→ **PROBLEM REQUIREMENTS**: An identical copy of the data below is needed.

───

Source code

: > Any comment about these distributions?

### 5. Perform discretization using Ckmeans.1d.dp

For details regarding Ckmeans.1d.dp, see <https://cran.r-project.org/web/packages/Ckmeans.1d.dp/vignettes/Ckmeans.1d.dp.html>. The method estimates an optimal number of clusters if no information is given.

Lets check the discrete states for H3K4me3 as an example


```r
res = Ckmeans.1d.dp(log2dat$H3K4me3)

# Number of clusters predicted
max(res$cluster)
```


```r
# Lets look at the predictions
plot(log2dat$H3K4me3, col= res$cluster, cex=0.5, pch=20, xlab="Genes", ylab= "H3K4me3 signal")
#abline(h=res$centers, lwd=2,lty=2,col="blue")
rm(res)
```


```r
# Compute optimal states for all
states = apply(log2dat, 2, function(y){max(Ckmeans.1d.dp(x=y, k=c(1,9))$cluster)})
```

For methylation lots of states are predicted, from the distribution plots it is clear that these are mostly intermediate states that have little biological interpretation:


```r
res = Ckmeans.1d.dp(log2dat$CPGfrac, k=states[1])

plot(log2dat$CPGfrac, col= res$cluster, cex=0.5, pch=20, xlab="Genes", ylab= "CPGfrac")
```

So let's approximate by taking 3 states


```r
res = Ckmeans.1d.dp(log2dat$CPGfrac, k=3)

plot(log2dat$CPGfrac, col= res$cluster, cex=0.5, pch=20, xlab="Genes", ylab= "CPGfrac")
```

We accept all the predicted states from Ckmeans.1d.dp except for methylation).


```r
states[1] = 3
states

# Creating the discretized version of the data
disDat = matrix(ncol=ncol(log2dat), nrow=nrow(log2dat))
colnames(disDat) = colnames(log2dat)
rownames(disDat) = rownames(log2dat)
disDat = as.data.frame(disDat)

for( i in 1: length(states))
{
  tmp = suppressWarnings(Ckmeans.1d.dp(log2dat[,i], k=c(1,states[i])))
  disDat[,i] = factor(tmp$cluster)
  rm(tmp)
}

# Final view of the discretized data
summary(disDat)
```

───

→ **RESULT FOR THIS TASK**:
Source code

: > Any comment about these distributions?

### 5. Perform discretization using Ckmeans.1d.dp

For details regarding Ckmeans.1d.dp, see <https://cran.r-project.org/web/packages/Ckmeans.1d.dp/vignettes/Ckmeans.1d.dp.html>. The method estimates an optimal number of clusters if no information is given.

Lets check the discrete states for H3K4me3 as an example


```r
res = Ckmeans.1d.dp(log2dat$H3K4me3)

# Number of clusters predicted
max(res$cluster)
```


```r
# Lets look at the predictions
plot(log2dat$H3K4me3, col= res$cluster, cex=0.5, pch=20, xlab="Genes", ylab= "H3K4me3 signal")
#abline(h=res$centers, lwd=2,lty=2,col="blue")
rm(res)
```


```r
# Compute optimal states for all
states = apply(log2dat, 2, function(y){max(Ckmeans.1d.dp(x=y, k=c(1,9))$cluster)})
```

For methylation lots of states are predicted, from the distribution plots it is clear that these are mostly intermediate states that have little biological interpretation:


```r
res = Ckmeans.1d.dp(log2dat$CPGfrac, k=states[1])

plot(log2dat$CPGfrac, col= res$cluster, cex=0.5, pch=20, xlab="Genes", ylab= "CPGfrac")
```

So let's approximate by taking 3 states


```r
res = Ckmeans.1d.dp(log2dat$CPGfrac, k=3)

plot(log2dat$CPGfrac, col= res$cluster, cex=0.5, pch=20, xlab="Genes", ylab= "CPGfrac")
```

We accept all the predicted states from Ckmeans.1d.dp except for methylation).


```r
states[1] = 3
states

# Creating the discretized version of the data
disDat = matrix(ncol=ncol(log2dat), nrow=nrow(log2dat))
colnames(disDat) = colnames(log2dat)
rownames(disDat) = rownames(log2dat)
disDat = as.data.frame(disDat)

for( i in 1: length(states))
{
  tmp = suppressWarnings(Ckmeans.1d.dp(log2dat[,i], k=c(1,states[i])))
  disDat[,i] = factor(tmp$cluster)
  rm(tmp)
}

# Final view of the discretized data
summary(disDat)
```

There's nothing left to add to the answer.